In his syndicated newspaper column Spires of the Spirit, Dr. Frederick Brown Harris, chaplain of the U.S. Senate, un-petaled himself about flowers and funerals. " 'Please Omit Flowers,' " he wrote, "is a request often issued when arrangements are announced for what is usually called a funeral service . . . Whence comes this incongruous suggestion? Omit flowers—in the Valley of Shadow, when every yearning impulse is struggling vainly to express feelings that are too deep for words! . . . In 'Say it with Flowers' there stretch enchanting vistas of sacramental beauty like the glory of a garden or the shimmer of moonlight on a silvery sea . . ." Last week Reverend Harris' picture and words were splashed all over U.S. newspapers in full-page ads bringing readers "An Important Message ... in the Public Interest." Joyous sponsors of the ads: "The 11,000 members of the Florists' Telegraph Delivery Association."

Owlish Pollster Elmo Roper was elected board chairman of the Ford Foundation's Fund for the Republic, replacing ex-Automaker Paul G. Hoffman.

The world's top-earning, high-fashion model, Manhattan's svelte Dovima (a blend of her given names, Dorothy Virginia Margaret), 28, announced that she will soon up her posing rate from a classy $60 an hour to a classier $75. Reason: just like a baseball player, Dovima, a onetime $30-a-week candy counter girl, really wants her golden years to pay off. Lean, long Dovima sighed a prediction: "Photographers still like us as long, lean and thin as ever for fashion. But I think they are looking for a more natural, happy look instead of the gaunt, hard look that prevailed for so long."

A bespectacled Dalai Lama, 21, nominal ruler of Red-ruled Tibet, was permitted to venture outside the Bamboo Curtain for the first time since the Chinese Communists forced Marxian enlightenment upon his Himalayan country five years ago. In journeying from his capital of Lhasa to New Delhi, where he was warmly greeted by India's Prime Minister Nehru, the "living Buddha" traveled on foot, pony, jeep and, on the final lap, by plane. A half hour later, Tibet's No. 2 puppet, the Panchen Lama, a benighted Red stooge, arrived on a second plane.
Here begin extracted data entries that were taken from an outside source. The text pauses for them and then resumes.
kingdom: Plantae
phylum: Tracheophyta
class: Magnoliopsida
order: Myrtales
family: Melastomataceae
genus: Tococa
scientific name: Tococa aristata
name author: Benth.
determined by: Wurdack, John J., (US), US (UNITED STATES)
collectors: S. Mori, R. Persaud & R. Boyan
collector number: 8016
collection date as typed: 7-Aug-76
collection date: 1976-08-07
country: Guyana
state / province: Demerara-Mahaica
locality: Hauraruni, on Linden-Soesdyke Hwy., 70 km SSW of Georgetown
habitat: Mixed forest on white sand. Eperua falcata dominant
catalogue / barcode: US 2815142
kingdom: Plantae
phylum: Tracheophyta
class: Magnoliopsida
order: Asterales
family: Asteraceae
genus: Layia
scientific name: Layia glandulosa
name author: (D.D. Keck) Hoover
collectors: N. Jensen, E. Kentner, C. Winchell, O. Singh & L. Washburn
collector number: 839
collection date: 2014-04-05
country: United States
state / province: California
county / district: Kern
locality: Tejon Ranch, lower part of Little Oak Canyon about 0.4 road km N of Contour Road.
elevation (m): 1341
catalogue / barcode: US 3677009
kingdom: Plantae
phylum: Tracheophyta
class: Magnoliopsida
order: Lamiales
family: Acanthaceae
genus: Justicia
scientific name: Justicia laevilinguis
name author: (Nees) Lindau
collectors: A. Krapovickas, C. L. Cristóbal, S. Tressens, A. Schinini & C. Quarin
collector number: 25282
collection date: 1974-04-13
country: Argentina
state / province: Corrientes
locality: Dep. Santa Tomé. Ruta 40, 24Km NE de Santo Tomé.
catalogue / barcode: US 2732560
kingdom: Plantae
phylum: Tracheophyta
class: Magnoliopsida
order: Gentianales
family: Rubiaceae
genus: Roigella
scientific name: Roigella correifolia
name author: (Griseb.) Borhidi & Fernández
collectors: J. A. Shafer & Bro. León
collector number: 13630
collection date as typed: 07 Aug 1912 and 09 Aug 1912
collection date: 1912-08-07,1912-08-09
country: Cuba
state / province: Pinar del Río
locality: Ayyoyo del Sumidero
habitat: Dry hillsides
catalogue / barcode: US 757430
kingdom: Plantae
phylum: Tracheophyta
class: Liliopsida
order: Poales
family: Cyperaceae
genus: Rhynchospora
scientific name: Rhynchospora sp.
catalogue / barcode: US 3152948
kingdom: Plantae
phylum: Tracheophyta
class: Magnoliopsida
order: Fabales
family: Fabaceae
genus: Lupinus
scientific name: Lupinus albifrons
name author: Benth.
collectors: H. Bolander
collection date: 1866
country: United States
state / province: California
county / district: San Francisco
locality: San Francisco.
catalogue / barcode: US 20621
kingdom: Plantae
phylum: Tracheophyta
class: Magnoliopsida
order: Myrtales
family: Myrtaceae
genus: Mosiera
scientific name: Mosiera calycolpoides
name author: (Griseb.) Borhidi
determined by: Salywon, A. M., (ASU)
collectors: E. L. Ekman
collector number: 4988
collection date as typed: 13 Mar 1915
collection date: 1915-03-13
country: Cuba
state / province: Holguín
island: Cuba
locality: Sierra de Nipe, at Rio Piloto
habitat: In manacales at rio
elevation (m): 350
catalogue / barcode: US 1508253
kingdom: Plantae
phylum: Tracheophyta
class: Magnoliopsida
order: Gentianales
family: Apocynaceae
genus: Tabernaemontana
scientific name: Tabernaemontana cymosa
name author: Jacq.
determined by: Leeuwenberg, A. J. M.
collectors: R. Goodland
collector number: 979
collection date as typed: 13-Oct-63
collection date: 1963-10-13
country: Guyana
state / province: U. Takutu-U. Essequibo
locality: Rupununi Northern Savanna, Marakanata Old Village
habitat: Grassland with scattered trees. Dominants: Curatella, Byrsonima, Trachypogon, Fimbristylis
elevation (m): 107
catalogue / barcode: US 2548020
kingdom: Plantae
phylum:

Sweeping into Paris from London, symmetrically stacked (35-23-35) Marian McKnight, 19, Miss America of 1957, was hounded by newshounds. After the publicity-shy creature of publicity coyly evaded them at the posh Hotel Meurice, reporters picked up her trail again, cornered her at the entrance to the Folies-Bergère. Their brief interview proved unilateral—all questions and no answers. "Miss Amérique?" politely inquired a France Soirman. She responded, reported he, "with the sad countenance of a doe at bay." Soon, stated France Soir sadly, the door of the Folies-Bergère "swallowed Miss America with her camouflage of sables and her 99 centimeters* around the breast."

After serving as host at a heaping Thanksgiving dinner for elderly folks, Boston's unpompous Archbishop Richard J. Cushing shifted into high, merrily danced an Irish jig with two robustious ewes of his diocesan flock.